● Task instructions
Retype every line from the top of the entries down to the one with "nose: (307, 75)", both included, and skip the pictures.

Excerpts from a dataset
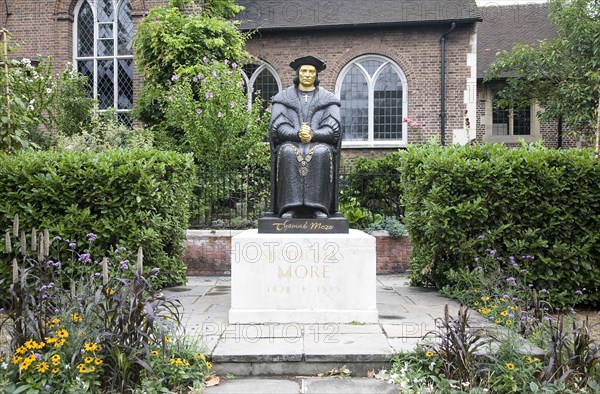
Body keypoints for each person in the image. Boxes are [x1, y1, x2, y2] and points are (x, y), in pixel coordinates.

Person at [267, 55, 342, 219]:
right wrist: (297, 134)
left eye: (311, 71)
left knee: (320, 152)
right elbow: (277, 126)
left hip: (319, 142)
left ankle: (318, 207)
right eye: (304, 71)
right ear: (298, 73)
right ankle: (290, 207)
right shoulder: (283, 98)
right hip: (292, 141)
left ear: (316, 75)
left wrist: (313, 135)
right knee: (287, 151)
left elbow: (334, 129)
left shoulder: (328, 100)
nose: (307, 75)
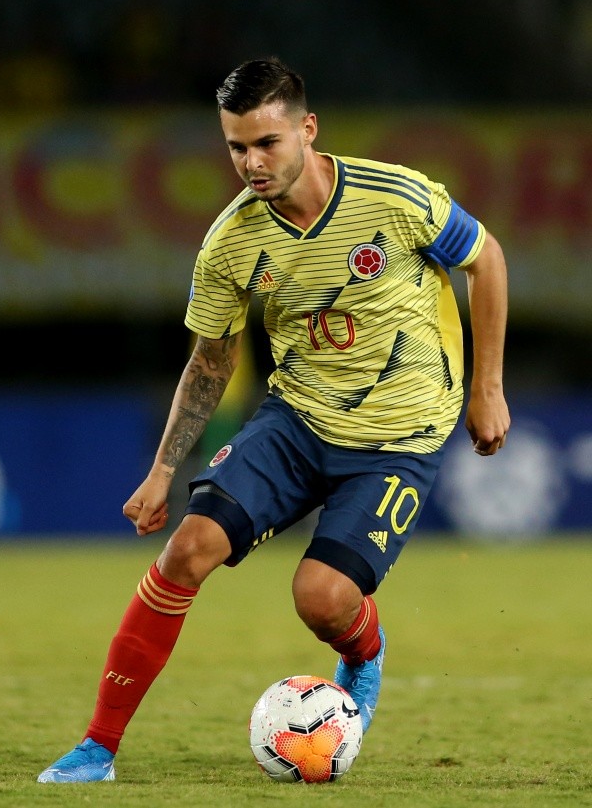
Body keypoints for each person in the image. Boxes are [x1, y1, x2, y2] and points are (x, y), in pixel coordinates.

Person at [38, 57, 510, 783]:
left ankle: (363, 653)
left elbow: (488, 259)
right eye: (235, 146)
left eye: (267, 143)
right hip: (296, 420)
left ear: (307, 130)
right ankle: (96, 747)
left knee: (321, 598)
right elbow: (210, 363)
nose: (251, 163)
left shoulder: (395, 197)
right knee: (186, 550)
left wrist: (487, 388)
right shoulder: (229, 243)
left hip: (397, 437)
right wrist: (165, 469)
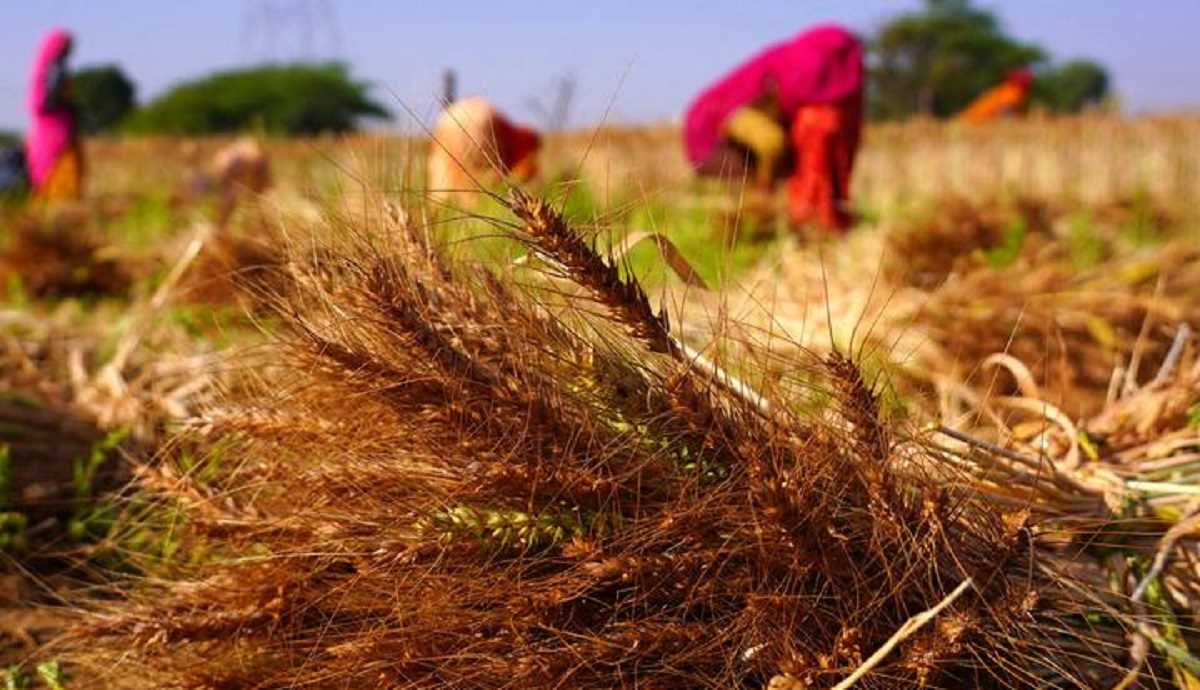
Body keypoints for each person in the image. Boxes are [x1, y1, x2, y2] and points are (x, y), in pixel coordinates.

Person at [684, 25, 864, 233]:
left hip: (735, 139)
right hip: (714, 137)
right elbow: (768, 141)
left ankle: (792, 224)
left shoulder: (800, 76)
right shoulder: (794, 79)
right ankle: (760, 225)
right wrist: (765, 187)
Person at [426, 96, 541, 206]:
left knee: (449, 181)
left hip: (450, 120)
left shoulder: (454, 116)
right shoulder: (521, 141)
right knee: (477, 188)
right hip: (478, 121)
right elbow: (523, 171)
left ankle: (442, 211)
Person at [26, 29, 83, 202]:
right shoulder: (56, 69)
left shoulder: (44, 68)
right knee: (62, 165)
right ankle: (60, 202)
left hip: (48, 128)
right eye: (67, 46)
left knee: (47, 166)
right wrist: (69, 106)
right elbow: (50, 100)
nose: (70, 50)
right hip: (56, 127)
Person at [956, 69, 1034, 123]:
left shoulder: (1005, 89)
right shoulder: (1014, 91)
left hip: (970, 119)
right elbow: (1005, 111)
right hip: (978, 121)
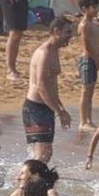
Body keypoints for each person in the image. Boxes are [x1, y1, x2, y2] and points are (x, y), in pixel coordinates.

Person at [23, 18, 74, 163]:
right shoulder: (44, 53)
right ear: (56, 32)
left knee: (44, 155)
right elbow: (42, 86)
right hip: (35, 108)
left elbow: (52, 86)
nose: (71, 36)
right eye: (68, 32)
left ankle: (30, 179)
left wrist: (61, 108)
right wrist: (59, 112)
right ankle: (25, 180)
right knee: (42, 155)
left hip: (46, 107)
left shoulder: (54, 51)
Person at [76, 0, 99, 128]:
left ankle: (89, 119)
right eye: (93, 7)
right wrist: (95, 57)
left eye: (96, 6)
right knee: (85, 91)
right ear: (84, 9)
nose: (96, 9)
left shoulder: (94, 24)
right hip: (87, 59)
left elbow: (98, 42)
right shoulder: (84, 25)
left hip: (94, 59)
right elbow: (86, 44)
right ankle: (83, 121)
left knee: (90, 91)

● Exercise response
Body keypoints for each person in the image. Boxes are [x1, y1, x2, y2] and points are (x, y), in pixel coordinates.

Person at [267, 55, 342, 219]:
right wrist: (297, 134)
left eye: (311, 71)
left knee: (320, 152)
right elbow: (277, 126)
left hip: (319, 142)
left ankle: (318, 207)
right eye: (304, 71)
right ear: (298, 73)
right ankle: (290, 207)
right shoulder: (283, 98)
right hip: (292, 141)
left ear: (316, 75)
left wrist: (313, 135)
right knee: (287, 151)
left elbow: (334, 129)
left shoulder: (328, 100)
nose: (307, 75)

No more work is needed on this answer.